» PROBLEM DESCRIPTION:
Repeat each record word for word.

» THE RECORDS:

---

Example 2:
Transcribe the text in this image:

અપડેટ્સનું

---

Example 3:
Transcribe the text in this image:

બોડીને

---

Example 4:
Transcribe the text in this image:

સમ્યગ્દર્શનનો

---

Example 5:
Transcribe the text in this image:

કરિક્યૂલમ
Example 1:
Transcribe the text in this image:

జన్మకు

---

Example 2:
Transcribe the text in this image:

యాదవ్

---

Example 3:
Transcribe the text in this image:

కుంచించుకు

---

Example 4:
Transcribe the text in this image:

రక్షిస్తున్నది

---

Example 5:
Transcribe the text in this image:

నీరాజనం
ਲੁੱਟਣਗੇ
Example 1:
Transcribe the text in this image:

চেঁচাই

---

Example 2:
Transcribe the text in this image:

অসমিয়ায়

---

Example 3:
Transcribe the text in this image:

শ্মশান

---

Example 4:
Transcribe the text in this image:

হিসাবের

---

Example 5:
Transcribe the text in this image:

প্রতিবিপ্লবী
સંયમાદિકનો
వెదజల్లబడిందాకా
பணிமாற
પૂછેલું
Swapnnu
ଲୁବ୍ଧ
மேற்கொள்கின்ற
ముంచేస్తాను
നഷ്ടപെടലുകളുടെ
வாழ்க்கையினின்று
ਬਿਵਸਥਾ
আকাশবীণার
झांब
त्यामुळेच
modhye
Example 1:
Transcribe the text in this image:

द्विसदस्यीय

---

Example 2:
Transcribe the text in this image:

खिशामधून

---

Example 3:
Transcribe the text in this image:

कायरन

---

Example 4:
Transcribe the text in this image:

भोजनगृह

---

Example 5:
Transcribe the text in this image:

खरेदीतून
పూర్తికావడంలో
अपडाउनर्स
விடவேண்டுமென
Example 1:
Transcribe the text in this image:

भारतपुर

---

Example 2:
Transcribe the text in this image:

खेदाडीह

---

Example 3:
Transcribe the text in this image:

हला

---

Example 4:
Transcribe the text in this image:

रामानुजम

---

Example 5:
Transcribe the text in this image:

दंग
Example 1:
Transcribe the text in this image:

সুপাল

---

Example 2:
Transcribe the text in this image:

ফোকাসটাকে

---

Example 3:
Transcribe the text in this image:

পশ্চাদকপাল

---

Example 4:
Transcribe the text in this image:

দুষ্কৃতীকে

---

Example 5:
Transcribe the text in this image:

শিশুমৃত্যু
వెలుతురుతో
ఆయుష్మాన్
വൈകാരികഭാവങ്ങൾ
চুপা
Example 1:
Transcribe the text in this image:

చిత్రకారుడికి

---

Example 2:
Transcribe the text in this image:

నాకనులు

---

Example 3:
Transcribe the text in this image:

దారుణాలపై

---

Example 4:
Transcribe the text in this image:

» TASK RESULT:
---

Example 2:
Transcribe the text in this image:

અપડેટ્સનું

---

Example 3:
Transcribe the text in this image:

બોડીને

---

Example 4:
Transcribe the text in this image:

સમ્યગ્દર્શનનો

---

Example 5:
Transcribe the text in this image:

કરિક્યૂલમ
Example 1:
Transcribe the text in this image:

జన్మకు

---

Example 2:
Transcribe the text in this image:

యాదవ్

---

Example 3:
Transcribe the text in this image:

కుంచించుకు

---

Example 4:
Transcribe the text in this image:

రక్షిస్తున్నది

---

Example 5:
Transcribe the text in this image:

నీరాజనం
ਲੁੱਟਣਗੇ
Example 1:
Transcribe the text in this image:

চেঁচাই

---

Example 2:
Transcribe the text in this image:

অসমিয়ায়

---

Example 3:
Transcribe the text in this image:

শ্মশান

---

Example 4:
Transcribe the text in this image:

হিসাবের

---

Example 5:
Transcribe the text in this image:

প্রতিবিপ্লবী
સંયમાદિકનો
వెదజల్లబడిందాకా
பணிமாற
પૂછેલું
Swapnnu
ଲୁବ୍ଧ
மேற்கொள்கின்ற
ముంచేస్తాను
നഷ്ടപെടലുകളുടെ
வாழ்க்கையினின்று
ਬਿਵਸਥਾ
আকাশবীণার
झांब
त्यामुळेच
modhye
Example 1:
Transcribe the text in this image:

द्विसदस्यीय

---

Example 2:
Transcribe the text in this image:

खिशामधून

---

Example 3:
Transcribe the text in this image:

कायरन

---

Example 4:
Transcribe the text in this image:

भोजनगृह

---

Example 5:
Transcribe the text in this image:

खरेदीतून
పూర్తికావడంలో
अपडाउनर्स
விடவேண்டுமென
Example 1:
Transcribe the text in this image:

भारतपुर

---

Example 2:
Transcribe the text in this image:

खेदाडीह

---

Example 3:
Transcribe the text in this image:

हला

---

Example 4:
Transcribe the text in this image:

रामानुजम

---

Example 5:
Transcribe the text in this image:

दंग
Example 1:
Transcribe the text in this image:

সুপাল

---

Example 2:
Transcribe the text in this image:

ফোকাসটাকে

---

Example 3:
Transcribe the text in this image:

পশ্চাদকপাল

---

Example 4:
Transcribe the text in this image:

দুষ্কৃতীকে

---

Example 5:
Transcribe the text in this image:

শিশুমৃত্যু
వెలుతురుతో
ఆయుష్మాన్
വൈകാരികഭാവങ്ങൾ
চুপা
Example 1:
Transcribe the text in this image:

చిత్రకారుడికి

---

Example 2:
Transcribe the text in this image:

నాకనులు

---

Example 3:
Transcribe the text in this image:

దారుణాలపై

---

Example 4:
Transcribe the text in this image:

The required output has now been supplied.